- Birth name: Emma Rebecca McGann
- Born: 29 May 1990 (age 34) Coventry, England
- Genres: Pop
- Occupations: Singer; Songwriter; Live-Streamer;
- Instruments: Vocals; Guitar; Piano;
- Years active: 2008–present
- Website: www.emmamcgann.com

= Emma McGann =

British singer-songwriter, musician

Emma Rebecca McGann (born 29 May 1990) is a British singer-songwriter, musician, and online live-streamer on broadcasting platforms YouNow and Twitch.

==Early life==
McGann was born in 1990 in the Midlands, England.

==Education==
She attended Cardinal Wiseman Catholic School and pursued further education in music at Coventry University graduating in 2012 with a degree in Music Composition and Professional Practice.

==Music career==
Her first album was Start the Show (2010).

In 2014, McGann released "Cherry On Top" which received airplay on BBC Radio 1 in January 2015.

McGann is an online live-streamer on broadcasting platform YouNow (previously BlogTV) and makes a living from performing live-streamed gigs from a home studio.

She premiered a track in 2015 called "Me and YouNow" through the site followed by a music video.
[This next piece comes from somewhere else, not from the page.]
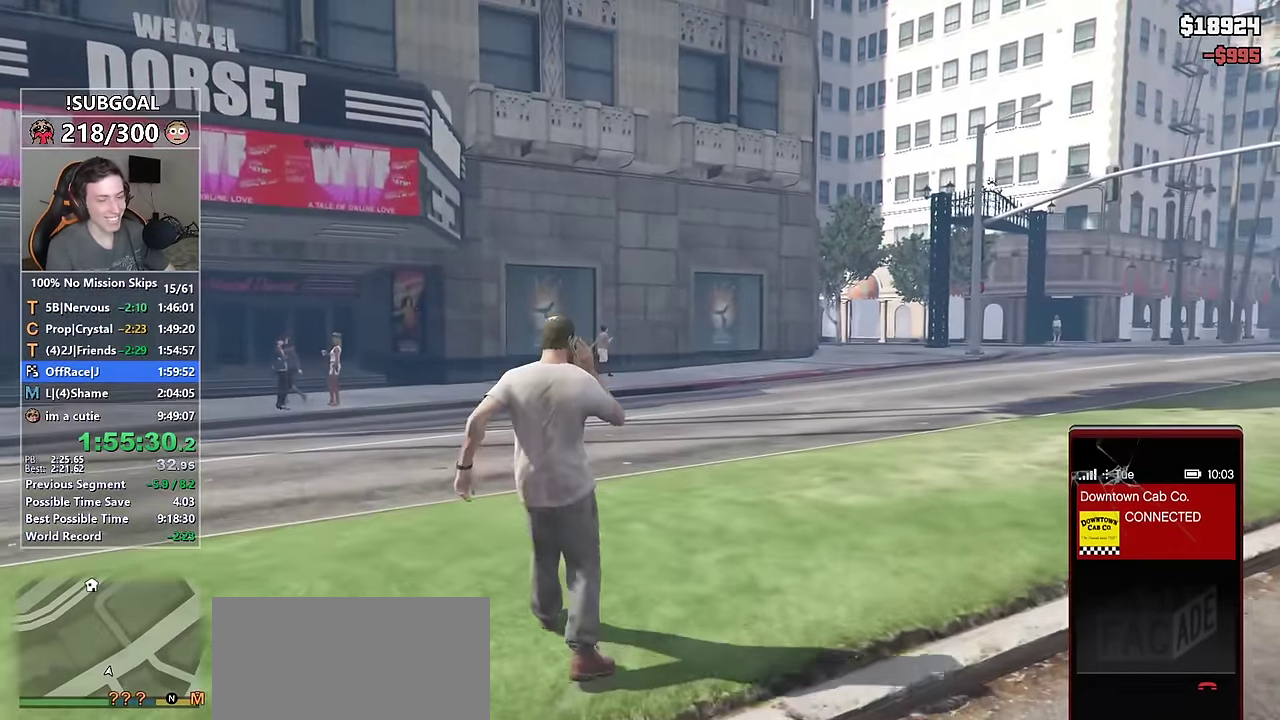
{"keys": [], "mouse": [], "events": []}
On 24 November 2017, McGann released the double disc album B.R.A.V.E.. It includes songs like "Second Chances", "Forest Fire" and more.

==Awards and nominations==
She was nominated in the iHeartRadio Music Awards 2017 Social Star Award Category.

McGann was nominated and shortlisted as a finalist in the Shorty Awards 2016 in the YouNower of the Year Category.

She was shortlisted as a runner-up for funding in the PRS for Music Foundation's Lynsey de Paul Prize 2015.

McGann accepted a music award in 2010 (a StudyVox FM Music Award) presented by Kylie Minogue for her single "Fall Into Me".